Note: This archive is from the project's previous web site, ethereal.com. This list is no longer active.

From: Guy Harris <guy@xxxxxxxxxxxx>
Date: Fri, 15 Aug 2003 18:07:15 -0700

On Tuesday, August 12, 2003, at 4:41 PM, spamcontrol2@xxxxxxxxxxx wrote:

I've noticed that starting with 0.9.14 I have problems with captures
occasionally. Packet summaries do not appear in the Info column, and in a
separate window I see the following errors:

(ethereal.exe:1328): Gdk-WARNING **: gdk_text_size: gdk_nmbstowchar_ts failed (ethereal.exe:1328): Gdk-WARNING **: gdk_win32_draw_text: gdk_nmbstowchar_ts failed

One set of these messages seem to appear per packet that has a problem.

I've only noticed this in Windows (Win2k and WinXP, and on multiple systems), and do not have this problem with 0.9.13. I know that I don't have these
problems in Linux with 0.9.14, at least with GTK 1.2.10.

I've only noticed this with SMB packets, and I believe it's with all packets that contain strings with extended characters (in one case, 0x00e4) that would appear in the Info column. These same strings appear to display in the tree,
except that the suspected characters do not display.

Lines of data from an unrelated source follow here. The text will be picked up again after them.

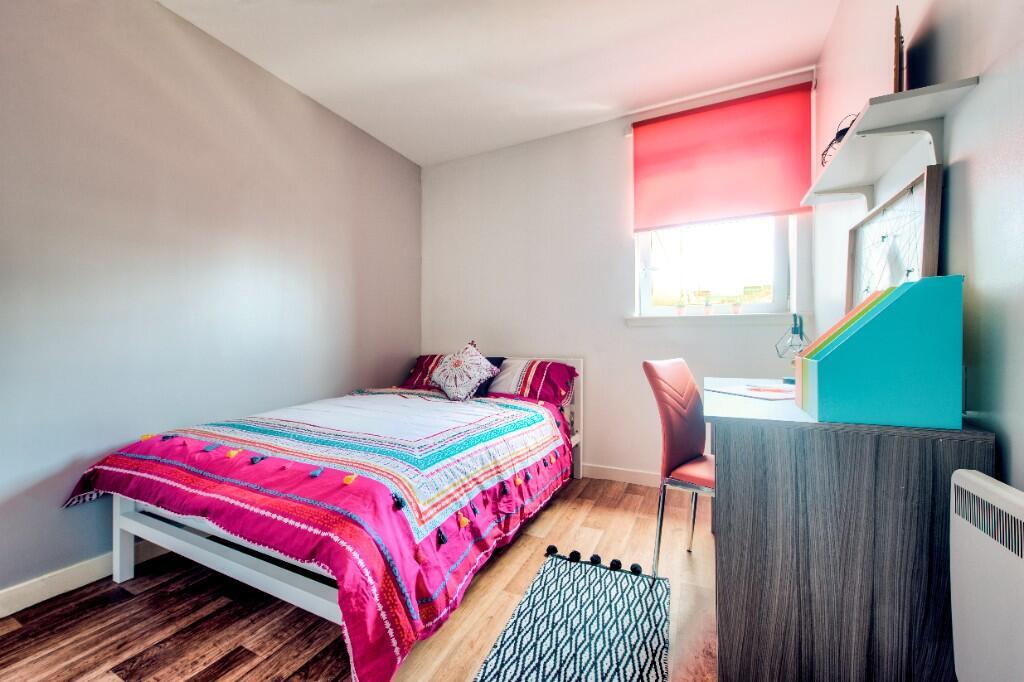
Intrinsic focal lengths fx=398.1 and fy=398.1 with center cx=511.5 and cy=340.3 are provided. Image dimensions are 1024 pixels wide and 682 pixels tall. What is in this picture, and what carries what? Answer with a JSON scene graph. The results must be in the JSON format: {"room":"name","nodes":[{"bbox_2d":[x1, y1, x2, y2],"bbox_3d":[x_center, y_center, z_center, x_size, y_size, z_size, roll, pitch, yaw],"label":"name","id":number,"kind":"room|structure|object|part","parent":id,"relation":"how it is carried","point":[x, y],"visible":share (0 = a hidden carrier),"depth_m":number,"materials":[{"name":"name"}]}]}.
{"room":"bedroom","nodes":[
{"label":"bedroom","id":0,"kind":"room"},
{"bbox_2d":[0,0,421,606],"bbox_3d":[-1.681,-0.285,1.929,0.162,2.591,4.068,0,0,26],"label":"left wall","id":1,"kind":"structure","parent":0,"point":[339,130],"depth_m":1.87,"materials":[{"name":"paint"}]},
{"bbox_2d":[0,538,173,616],"bbox_3d":[-1.682,0.962,1.842,0.015,0.097,3.732,0,0,26],"label":"baseboard","id":2,"kind":"structure","parent":1,"relation":"attached to","point":[15,591],"depth_m":1.59,"materials":[{"name":"white paint"}]},
{"bbox_2d":[1,476,715,681],"bbox_3d":[-0.241,1.057,1.275,3.115,0.102,3.950,0,0,26],"label":"floor","id":3,"kind":"structure","parent":0,"point":[213,657],"depth_m":1.44,"materials":[{"name":"brown wood"}]},
{"bbox_2d":[65,353,590,681],"bbox_3d":[-0.633,0.565,2.226,1.670,0.874,2.276,0,0,26],"label":"bed","id":4,"kind":"object","parent":3,"relation":"on","point":[129,525],"visible":0.9,"depth_m":1.52,"materials":[{"name":"fabric"}]},
{"bbox_2d":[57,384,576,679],"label":"duvet","id":5,"kind":"object","parent":4,"relation":"on","point":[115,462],"visible":0.73,"depth_m":1.46,"materials":[{"name":"fabric"}]},
{"bbox_2d":[401,354,448,390],"bbox_3d":[-0.510,0.260,3.196,0.712,0.286,0.403,0,0,26],"label":"pillow","id":6,"kind":"object","parent":4,"relation":"on","point":[415,372],"visible":0.36,"depth_m":3.17,"materials":[{"name":"red fabric"}]},
{"bbox_2d":[428,339,500,401],"bbox_3d":[-0.347,0.208,2.804,0.490,0.413,0.330,0,0,40],"label":"decorative cushion","id":7,"kind":"object","parent":4,"relation":"on","point":[473,378],"visible":1,"depth_m":2.71,"materials":[{"name":"white fabric"}]},
{"bbox_2d":[474,356,504,397],"bbox_3d":[-0.282,0.264,3.004,0.417,0.263,0.251,0,0,26],"label":"dark pillow","id":8,"kind":"object","parent":4,"relation":"on","point":[493,362],"visible":0.21,"depth_m":2.90,"materials":[{"name":"blue fabric"}]},
{"bbox_2d":[486,359,576,406],"bbox_3d":[0.094,0.302,2.878,0.710,0.303,0.409,0,0,26],"label":"pillow","id":9,"kind":"object","parent":4,"relation":"on","point":[528,384],"visible":0.81,"depth_m":2.74,"materials":[{"name":"fabric"}]},
{"bbox_3d":[-0.191,0.572,3.239,1.470,0.905,0.129,0,0,26],"label":"headboard","id":10,"kind":"part","parent":4,"relation":"part of","materials":[{"name":"white wood"}]},
{"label":"headboard post","id":11,"kind":"part","parent":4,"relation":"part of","materials":[{"name":"white wood"}]},
{"bbox_2d":[473,549,669,681],"bbox_3d":[0.201,0.997,1.267,0.523,0.015,1.171,0,0,26],"label":"rug","id":12,"kind":"object","parent":3,"relation":"on","point":[501,657],"visible":1,"depth_m":1.37,"materials":[{"name":"carpet"}]},
{"bbox_2d":[641,357,716,573],"bbox_3d":[0.883,0.545,1.708,0.511,0.930,0.465,0,0,45],"label":"chair","id":13,"kind":"object","parent":3,"relation":"on","point":[676,456],"visible":0.68,"depth_m":1.71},
{"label":"seat cushion","id":14,"kind":"part","parent":13,"relation":"part of","materials":[{"name":"leather"}]},
{"bbox_2d":[708,381,991,681],"bbox_3d":[1.032,0.603,1.505,0.588,0.805,1.165,0,0,26],"label":"desk","id":15,"kind":"object","parent":3,"relation":"on","point":[774,406],"visible":0.9,"depth_m":1.00,"materials":[{"name":"wood"}]},
{"bbox_2d":[708,381,795,400],"bbox_3d":[1.011,0.199,1.602,0.300,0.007,0.293,0,0,-27],"label":"paper","id":16,"kind":"object","parent":15,"relation":"on","point":[742,392],"visible":0.9,"depth_m":1.57,"materials":[{"name":"white paper"}]},
{"bbox_2d":[774,313,810,383],"bbox_3d":[1.319,0.037,1.861,0.149,0.328,0.232,0,0,43],"label":"desk lamp","id":17,"kind":"object","parent":15,"relation":"on","point":[800,335],"visible":0.75,"depth_m":1.82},
{"bbox_2d":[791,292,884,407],"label":"magazine file","id":18,"kind":"object","parent":15,"relation":"on","point":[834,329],"visible":0.24,"depth_m":1.15,"materials":[{"name":"paper"}]},
{"bbox_2d":[795,274,964,430],"bbox_3d":[0.936,0.028,1.052,0.286,0.350,0.234,0,0,26],"label":"file box","id":19,"kind":"object","parent":15,"relation":"on","point":[852,358],"visible":0.99,"depth_m":0.95,"materials":[{"name":"teal cardboard"}]},
{"bbox_2d":[845,164,943,310],"bbox_3d":[1.259,-0.198,1.345,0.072,0.541,0.547,0,0,26],"label":"framed picture","id":20,"kind":"object","parent":15,"relation":"on","point":[928,261],"visible":0.68,"depth_m":1.26},
{"bbox_2d":[160,0,839,164],"bbox_3d":[-0.297,-1.616,1.287,3.133,0.110,3.997,0,0,26],"label":"ceiling","id":21,"kind":"structure","parent":0,"point":[624,98],"depth_m":2.18,"materials":[{"name":"white paint"}]},
{"bbox_2d":[422,65,817,480],"bbox_3d":[0.522,-0.303,3.034,2.961,2.629,0.174,0,0,26],"label":"back wall","id":22,"kind":"structure","parent":0,"point":[618,327],"depth_m":2.97,"materials":[{"name":"white paint"}]},
{"bbox_2d":[580,463,660,486],"bbox_3d":[0.642,0.955,2.890,3.113,0.095,0.015,0,0,26],"label":"baseboard","id":23,"kind":"structure","parent":22,"relation":"attached to","point":[634,476],"depth_m":2.82,"materials":[{"name":"white paint"}]},
{"bbox_2d":[626,311,804,326],"bbox_3d":[1.293,-0.134,2.598,1.044,0.066,0.123,0,0,26],"label":"window sill","id":24,"kind":"structure","parent":22,"relation":"attached to","point":[648,323],"depth_m":2.54,"materials":[{"name":"white paint"}]},
{"bbox_2d":[677,293,687,315],"bbox_3d":[1.188,-0.254,2.773,0.069,0.159,0.068,0,0,26],"label":"potted plant","id":25,"kind":"object","parent":24,"relation":"on","point":[682,309],"visible":0.98,"depth_m":2.75,"materials":[{"name":"plant"}]},
{"bbox_2d":[702,296,712,315],"bbox_3d":[1.310,-0.245,2.670,0.066,0.147,0.065,0,0,26],"label":"potted plant","id":26,"kind":"object","parent":24,"relation":"on","point":[706,309],"visible":1,"depth_m":2.65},
{"bbox_2d":[730,299,741,314],"bbox_3d":[1.468,-0.211,2.609,0.068,0.095,0.066,0,0,26],"label":"potted plant","id":27,"kind":"object","parent":24,"relation":"on","point":[736,309],"visible":0.98,"depth_m":2.59,"materials":[{"name":"plant"}]},
{"bbox_2d":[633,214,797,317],"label":"window","id":28,"kind":"structure","parent":22,"relation":"in","point":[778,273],"depth_m":2.67,"materials":[{"name":"white"}]},
{"bbox_2d":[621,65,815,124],"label":"curtain rail","id":29,"kind":"object","parent":22,"relation":"attached to","point":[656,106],"visible":0.94,"depth_m":2.52,"materials":[{"name":"white"}]},
{"bbox_2d":[630,80,814,231],"bbox_3d":[1.290,-1.139,2.537,1.028,0.743,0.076,0,0,26],"label":"roller blind","id":30,"kind":"object","parent":22,"relation":"attached to","point":[776,205],"visible":0.98,"depth_m":2.50,"materials":[{"name":"red fabric"}]},
{"bbox_2d":[813,0,1023,489],"bbox_3d":[1.087,-0.304,0.707,0.162,2.640,3.823,0,0,26],"label":"right wall","id":31,"kind":"structure","parent":0,"point":[958,138],"depth_m":0.99,"materials":[{"name":"paint"}]},
{"bbox_2d":[801,77,979,208],"bbox_3d":[1.215,-0.551,1.373,0.213,0.165,0.870,0,0,26],"label":"wall shelf","id":32,"kind":"object","parent":31,"relation":"attached to","point":[926,94],"visible":0.92,"depth_m":1.18,"materials":[{"name":"white"}]},
{"bbox_2d":[820,115,854,165],"bbox_3d":[1.200,-0.710,1.426,0.145,0.134,0.216,0,0,26],"label":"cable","id":33,"kind":"object","parent":32,"relation":"on","point":[840,132],"visible":0.46,"depth_m":1.42,"materials":[{"name":"black plastic"}]},
{"bbox_2d":[892,7,906,93],"bbox_3d":[1.207,-0.833,1.242,0.039,0.291,0.230,0,0,41],"label":"wooden ornament","id":34,"kind":"object","parent":32,"relation":"on","point":[896,36],"visible":0.62,"depth_m":1.17,"materials":[{"name":"brown wood"}]},
{"bbox_2d":[949,470,1023,681],"bbox_3d":[0.805,0.575,0.452,0.089,0.582,0.922,0,0,26],"label":"radiator","id":35,"kind":"object","parent":31,"relation":"attached to","point":[976,480],"visible":0.99,"depth_m":0.76,"materials":[{"name":"white metal"}]}
]}

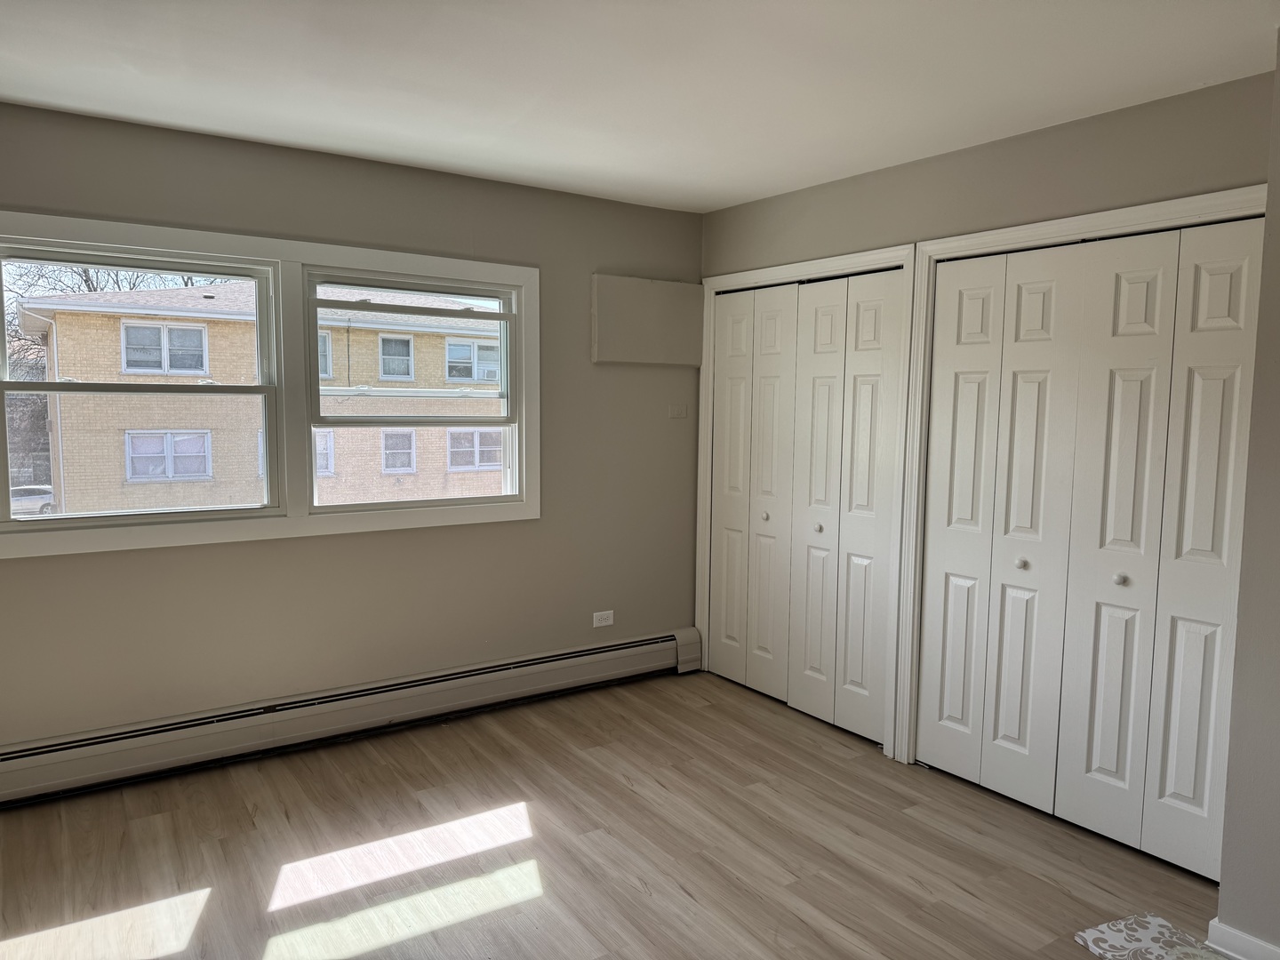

GTK+ 1.2[.x]'s routines for displaying strings take, as I remember, strings in whatever the encoding is for the font being used - even if it's a 2-byte encoding. Ethereal tries to get only ISO 8859-1-encoded fonts, so that it doesn't have problems with 2-byte encodings; this means strings containing characters other than 8859-1 encodings don't display well.

GTK+ 1.3[.x], at least on Windows, and GTK+ 2.x, on all platforms, take strings in UTF-8. This causes strings that aren't UTF-8-encoded not to display well - and SMB doesn't use UTF-8, it uses the native character set ("code page") or Unicode.

We should probably eventually have Ethereal use UTF-8, UCS-2, or UCS-4 internally (hopefully they're rich enough to handle all the various weird PC encode pages and Mac character sets - I think they're rich enough to handle all the 8859-n character sets, although CJK unification might cause problems when using various East Asian character sets, and I don't know if they're rich enough for PC or pre-OSX Mac character sets), and attempt to do whatever is necessary to display correctly with GTK+ 1.2[.x] and the UTF-8 GTKs, and to do something appropriate for printing to printers and to text files (for text files on UNIX it should probably use the character set specified by the LANG or appropriate LC_ environment variable; I'm not sure what's appropriate on Windows - 2-byte Unicode text files, such as NetMon 2.x produces, or something else?).